Task item
Update all the rows below by replacing "styled like" with "formatted like" wherever it appears, keeping everything else the same. Leave the pictures out of your version.

────────

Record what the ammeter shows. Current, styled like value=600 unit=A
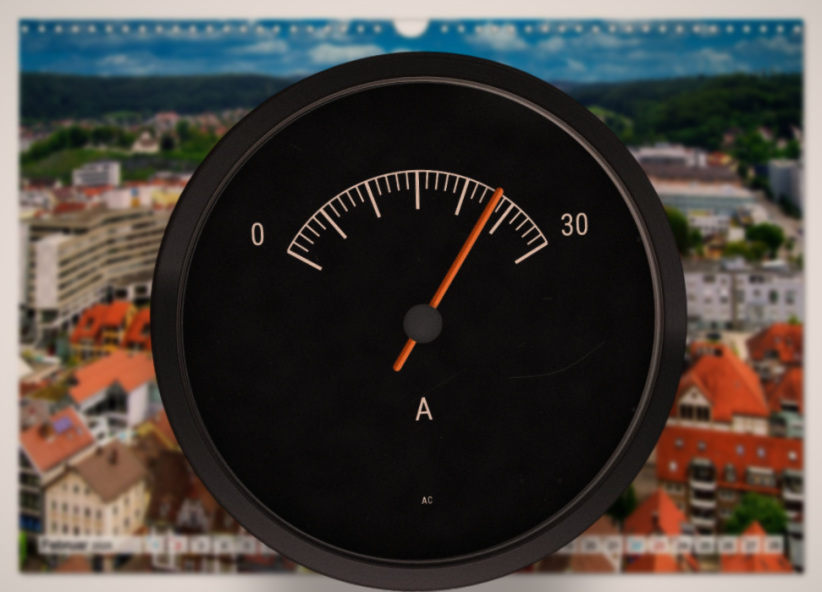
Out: value=23 unit=A
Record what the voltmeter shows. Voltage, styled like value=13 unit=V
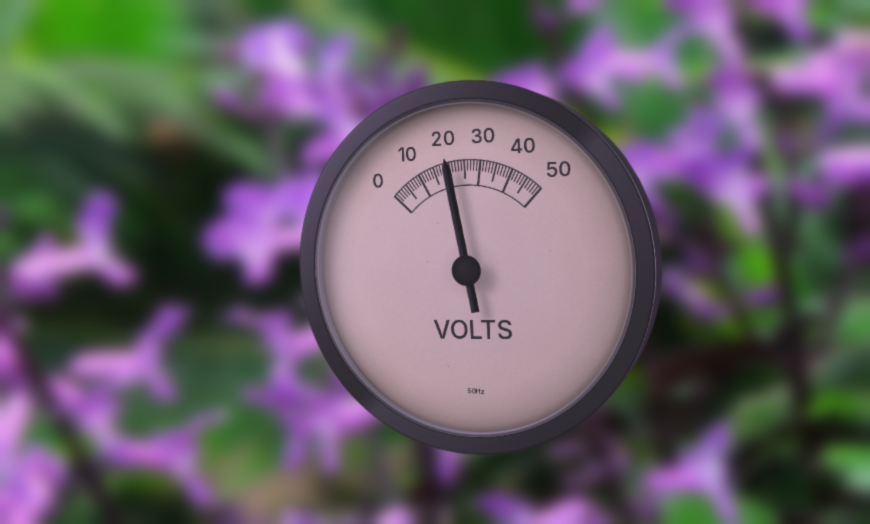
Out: value=20 unit=V
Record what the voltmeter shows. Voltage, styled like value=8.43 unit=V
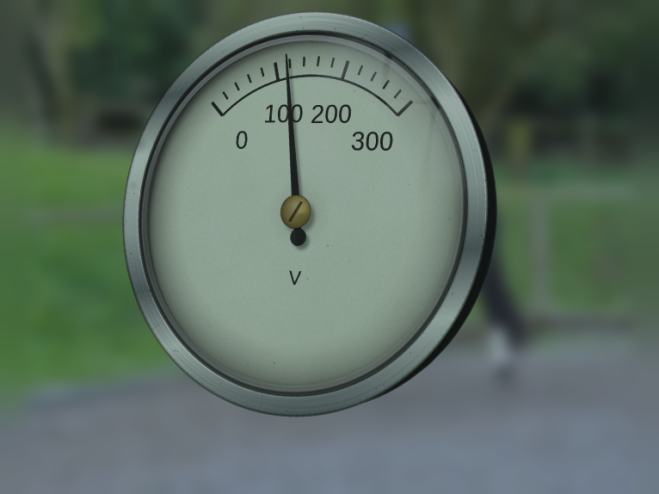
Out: value=120 unit=V
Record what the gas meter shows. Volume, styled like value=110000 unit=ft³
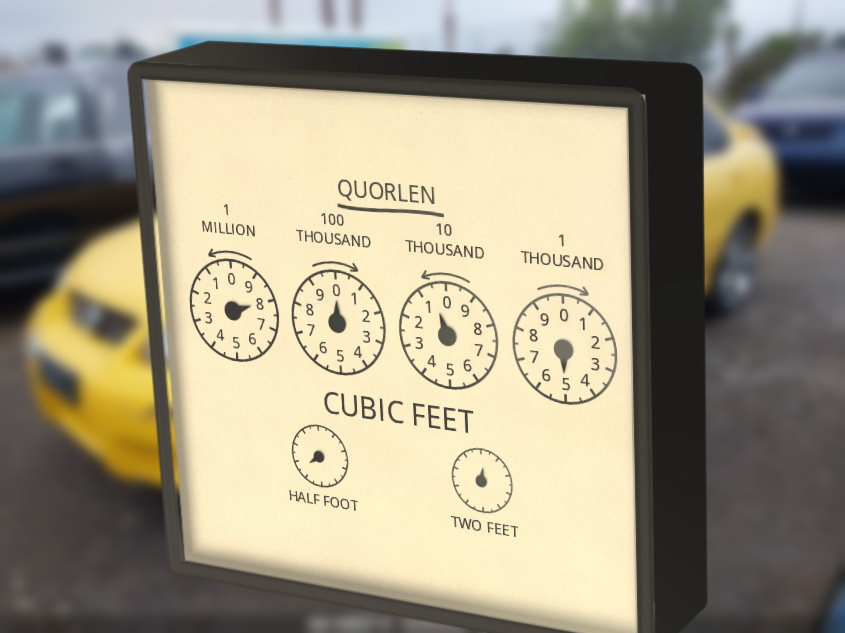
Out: value=800500 unit=ft³
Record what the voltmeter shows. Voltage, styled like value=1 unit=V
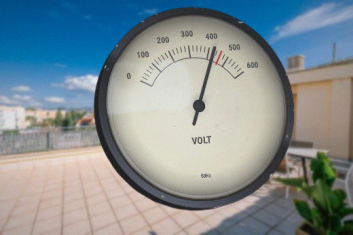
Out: value=420 unit=V
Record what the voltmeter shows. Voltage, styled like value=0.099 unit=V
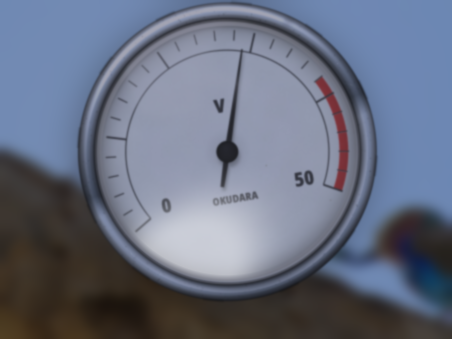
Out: value=29 unit=V
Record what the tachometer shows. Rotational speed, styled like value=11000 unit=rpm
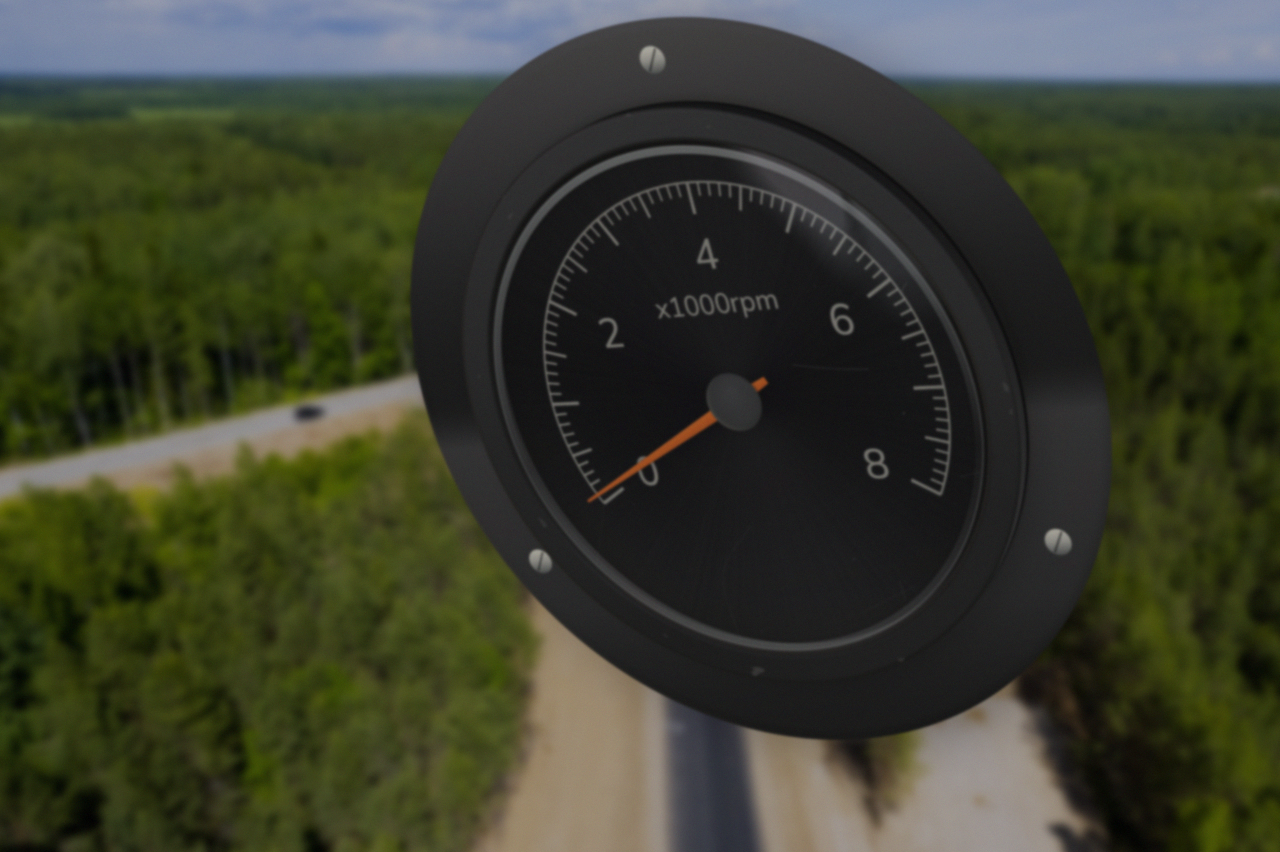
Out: value=100 unit=rpm
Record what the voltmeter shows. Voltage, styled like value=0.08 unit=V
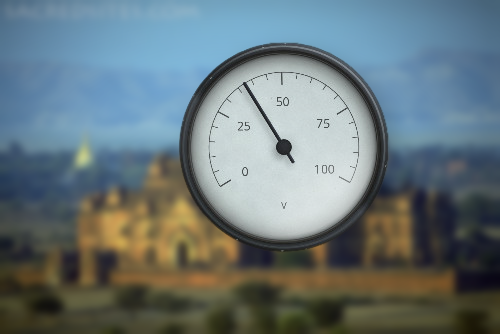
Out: value=37.5 unit=V
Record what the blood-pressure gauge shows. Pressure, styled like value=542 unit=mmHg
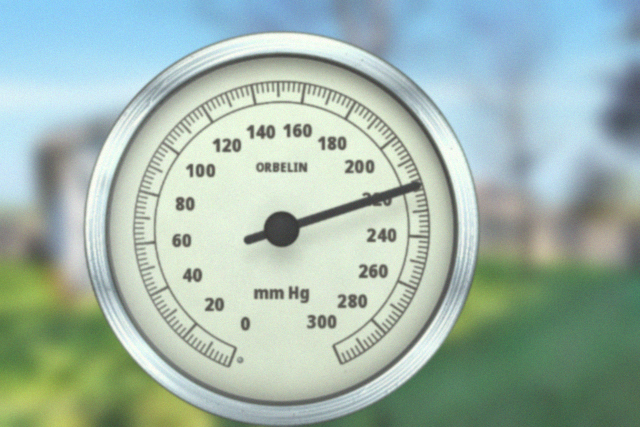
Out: value=220 unit=mmHg
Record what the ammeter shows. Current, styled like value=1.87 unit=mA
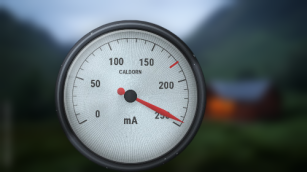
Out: value=245 unit=mA
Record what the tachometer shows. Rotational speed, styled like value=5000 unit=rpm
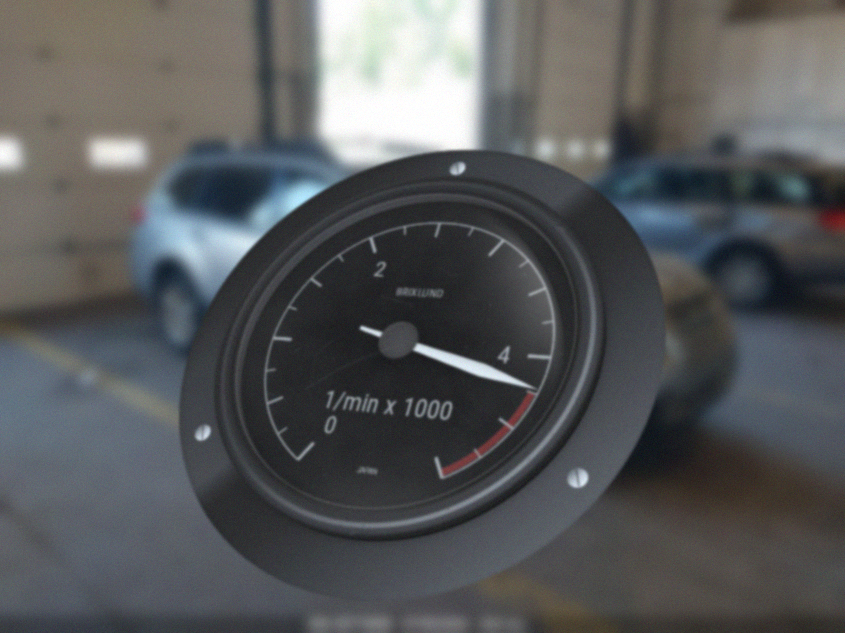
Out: value=4250 unit=rpm
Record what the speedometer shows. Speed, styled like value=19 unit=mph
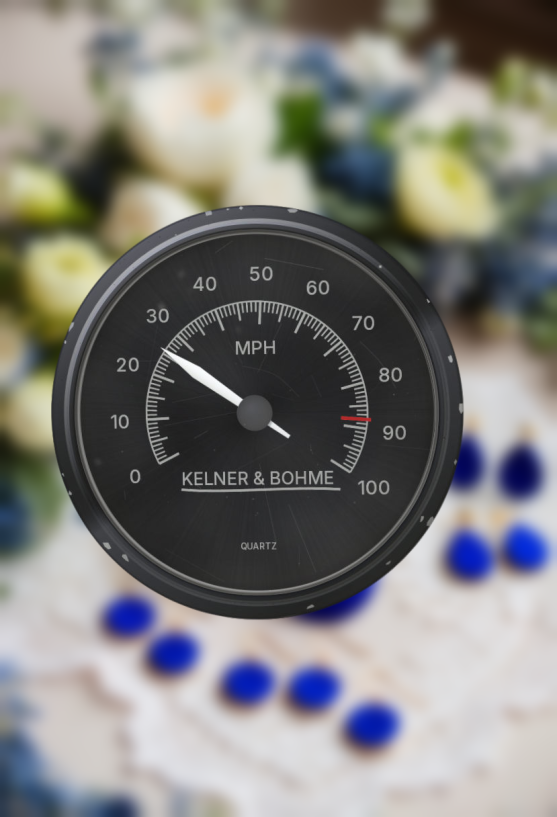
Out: value=26 unit=mph
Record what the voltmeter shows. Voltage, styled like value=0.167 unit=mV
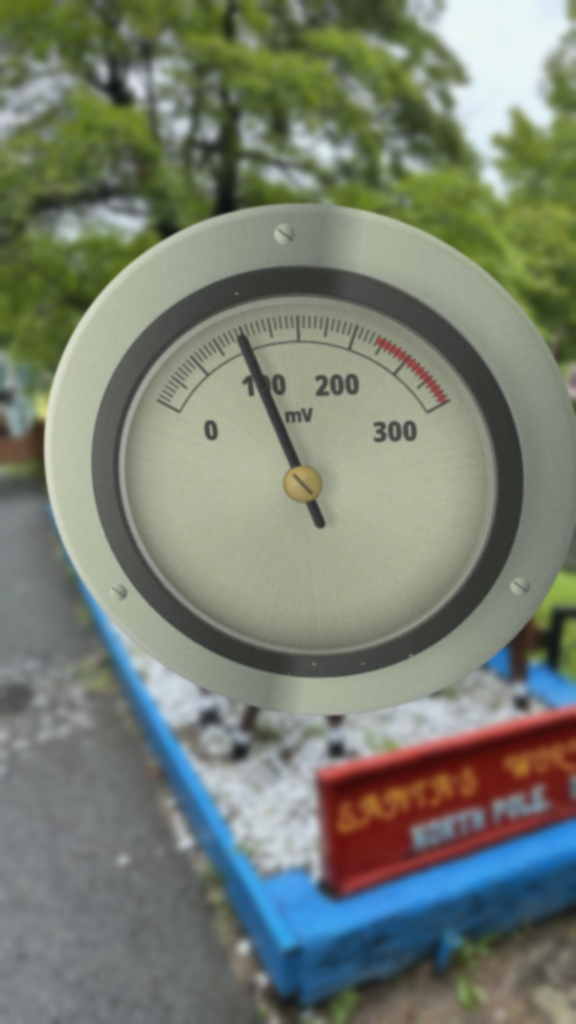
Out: value=100 unit=mV
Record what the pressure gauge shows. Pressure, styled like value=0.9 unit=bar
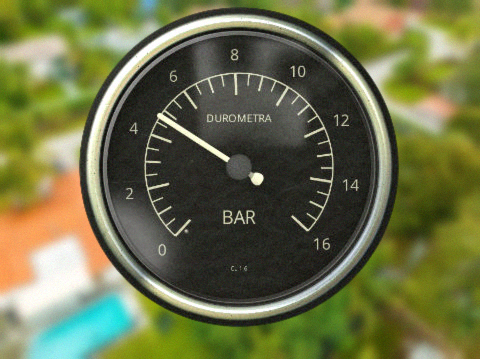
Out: value=4.75 unit=bar
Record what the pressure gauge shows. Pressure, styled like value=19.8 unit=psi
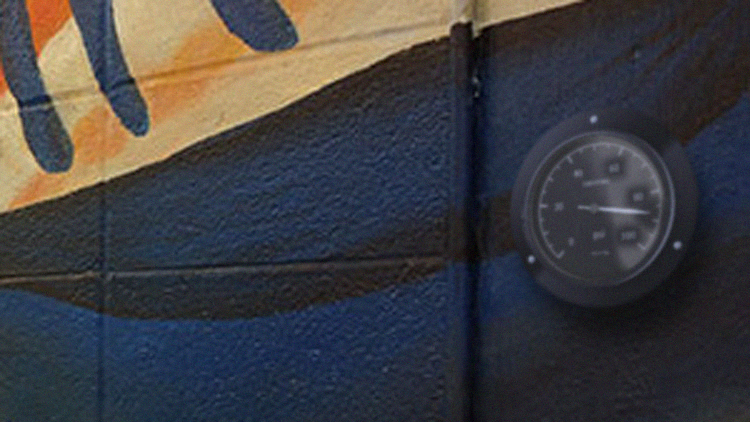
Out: value=87.5 unit=psi
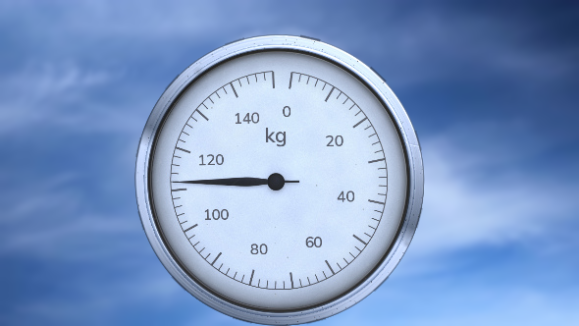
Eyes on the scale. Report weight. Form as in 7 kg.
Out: 112 kg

────────

Finished task
Record what the ammeter shows. Current, formatted like value=600 unit=A
Out: value=23 unit=A
Record what the voltmeter shows. Voltage, formatted like value=13 unit=V
Out: value=20 unit=V
Record what the voltmeter shows. Voltage, formatted like value=8.43 unit=V
Out: value=120 unit=V
Record what the gas meter shows. Volume, formatted like value=110000 unit=ft³
Out: value=800500 unit=ft³
Record what the voltmeter shows. Voltage, formatted like value=1 unit=V
Out: value=420 unit=V
Record what the voltmeter shows. Voltage, formatted like value=0.099 unit=V
Out: value=29 unit=V
Record what the tachometer shows. Rotational speed, formatted like value=11000 unit=rpm
Out: value=100 unit=rpm
Record what the voltmeter shows. Voltage, formatted like value=0.08 unit=V
Out: value=37.5 unit=V
Record what the blood-pressure gauge shows. Pressure, formatted like value=542 unit=mmHg
Out: value=220 unit=mmHg
Record what the ammeter shows. Current, formatted like value=1.87 unit=mA
Out: value=245 unit=mA
Record what the tachometer shows. Rotational speed, formatted like value=5000 unit=rpm
Out: value=4250 unit=rpm
Record what the speedometer shows. Speed, formatted like value=19 unit=mph
Out: value=26 unit=mph
Record what the voltmeter shows. Voltage, formatted like value=0.167 unit=mV
Out: value=100 unit=mV
Record what the pressure gauge shows. Pressure, formatted like value=0.9 unit=bar
Out: value=4.75 unit=bar
Record what the pressure gauge shows. Pressure, formatted like value=19.8 unit=psi
Out: value=87.5 unit=psi
Eyes on the scale. Report weight. Form as in 7 kg.
Out: 112 kg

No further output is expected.